During the prime of the Babylonian empire, about 2000 to 1000 B. C, a lively caravan trade was developed which extended from China, India and Arabia to Egypt, Palestine, Syria, and the Black sea.

During this period, Arabia acquired special importance by means of the sea traffic of her southern coast, which was favored by the Persian gulf and the Red sea. At an early date, the Arabian population conducted a lively intermediate trade with Indian and Egyptian goods which were brought to the Arabian ports. By means of caravans these were carried northward to Babylonia, Syria, and other countries. The principal route from southwestern Arabia to Babylon, Damascus and Egypt led from Cane on the Arabian gulf (Erythraean sea) via Saba, Macoraba, Hippos, and Onne to Elath (the present Akabah) at the north-eastern end of the Red sea. From this point the eastern route crossed the Jordan via Petra, Kir Moab, Ammonitis and Dan to Damascus; the western route to Egypt via Azab, Axomis, and Meroe.

About 15 centuries before the Christian era-, the world's commerce was gradually and, in the course of time, very greatly expanded by the Phoenicians, who lived on the narrow Syrian coast district. In the industrial and commercial field they acquired a prominent position; as mariners, however, a dominating position among the nations of their time. Besides having practical control of sea navigation, the Phoenicians were the first extensive and successful colonizing nation of antiquity. They established or extended commerce with the peoples living along the coast of the Mediterranean, they ventured through the "Pillars of Hercules" (Gibraltar) into the ocean and made accessible the products of the Madeira and Canary islands, the western coasts of Spain and France, the British islands, and the northland as far as the amber coasts of the Baltic sea.

For almost a thousand years, during which time they held their prominent position in marine traffic, the Phoenicians were the principal commercial agents between the nations of the orient and the Occident. Sidon and, since the ninth century B. C, Tyre became prominent centres of the world's commerce of that time.1)

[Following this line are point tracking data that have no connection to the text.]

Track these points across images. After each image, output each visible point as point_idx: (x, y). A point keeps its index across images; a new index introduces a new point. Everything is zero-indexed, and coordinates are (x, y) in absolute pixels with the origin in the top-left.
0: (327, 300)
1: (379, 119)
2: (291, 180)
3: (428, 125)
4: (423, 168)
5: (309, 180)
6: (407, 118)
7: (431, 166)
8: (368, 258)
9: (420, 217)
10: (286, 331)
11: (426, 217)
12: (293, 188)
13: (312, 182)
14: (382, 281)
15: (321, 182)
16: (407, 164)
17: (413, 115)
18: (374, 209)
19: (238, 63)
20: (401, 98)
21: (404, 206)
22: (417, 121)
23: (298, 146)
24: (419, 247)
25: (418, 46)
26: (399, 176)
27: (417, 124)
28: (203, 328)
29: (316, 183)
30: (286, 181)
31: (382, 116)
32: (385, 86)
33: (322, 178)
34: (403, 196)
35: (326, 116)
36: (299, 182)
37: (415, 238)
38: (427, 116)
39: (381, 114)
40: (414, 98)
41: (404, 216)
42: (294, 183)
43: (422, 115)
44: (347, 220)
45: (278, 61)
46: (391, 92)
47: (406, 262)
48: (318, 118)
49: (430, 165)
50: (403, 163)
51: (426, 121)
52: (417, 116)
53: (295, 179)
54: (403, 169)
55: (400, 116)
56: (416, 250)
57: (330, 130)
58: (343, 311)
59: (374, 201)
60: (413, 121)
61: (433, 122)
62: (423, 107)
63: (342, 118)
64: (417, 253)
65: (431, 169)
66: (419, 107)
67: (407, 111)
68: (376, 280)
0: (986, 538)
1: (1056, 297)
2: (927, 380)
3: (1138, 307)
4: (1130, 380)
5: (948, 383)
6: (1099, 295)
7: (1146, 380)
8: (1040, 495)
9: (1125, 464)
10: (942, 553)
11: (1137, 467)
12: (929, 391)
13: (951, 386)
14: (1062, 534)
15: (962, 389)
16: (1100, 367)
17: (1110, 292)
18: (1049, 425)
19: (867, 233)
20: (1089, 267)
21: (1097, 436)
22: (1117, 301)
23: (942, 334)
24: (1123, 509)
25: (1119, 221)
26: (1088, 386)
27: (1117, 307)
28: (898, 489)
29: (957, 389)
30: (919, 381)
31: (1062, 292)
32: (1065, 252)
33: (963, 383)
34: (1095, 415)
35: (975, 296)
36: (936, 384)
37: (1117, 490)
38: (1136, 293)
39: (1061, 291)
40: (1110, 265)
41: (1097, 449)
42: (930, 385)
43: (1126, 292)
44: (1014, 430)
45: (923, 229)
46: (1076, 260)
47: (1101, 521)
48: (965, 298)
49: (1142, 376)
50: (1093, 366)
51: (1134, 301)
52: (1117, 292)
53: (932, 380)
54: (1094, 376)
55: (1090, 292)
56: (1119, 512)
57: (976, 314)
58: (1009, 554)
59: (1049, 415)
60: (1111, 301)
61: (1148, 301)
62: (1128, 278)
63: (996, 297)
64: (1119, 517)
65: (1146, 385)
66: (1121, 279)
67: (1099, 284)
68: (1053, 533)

The Phoenicians also extended their navigation to the Red sea and the Arabian gulf and from these to the Persian gulf. In the latter they established the colonies on Arados and Tylos, islands belonging to the present Bahrein group. From the twelfth century up to their decline in the fifth century B. C, these cities carried on a large transit-trade with goods from India and Ceylon to Babylon, Damascus, Tyre and Sidon, and to Egypt. A caravan route led from Gerra via Salma, Thaema and Madiana to Elath. From Elath the older routes to the north, to Damascus, Tyre and Sidon were followed, also westward to Egypt. To Babylon, on the other hand, the water route up the Euphrates or Tigris was taken from Arados and Tylos.

Carthage, a Phoenician colony established in 846 B. C, soon flourished and developed such power that it became the greatest rival of the mother country in the following century.

1) As is well known, the Phoenicians supplied King Solomon with the material for the building of the temple at Jerusalem about 1000 B. C. (1. Kings, 5, 9 and 10; also 2. Chron., 2 and 9).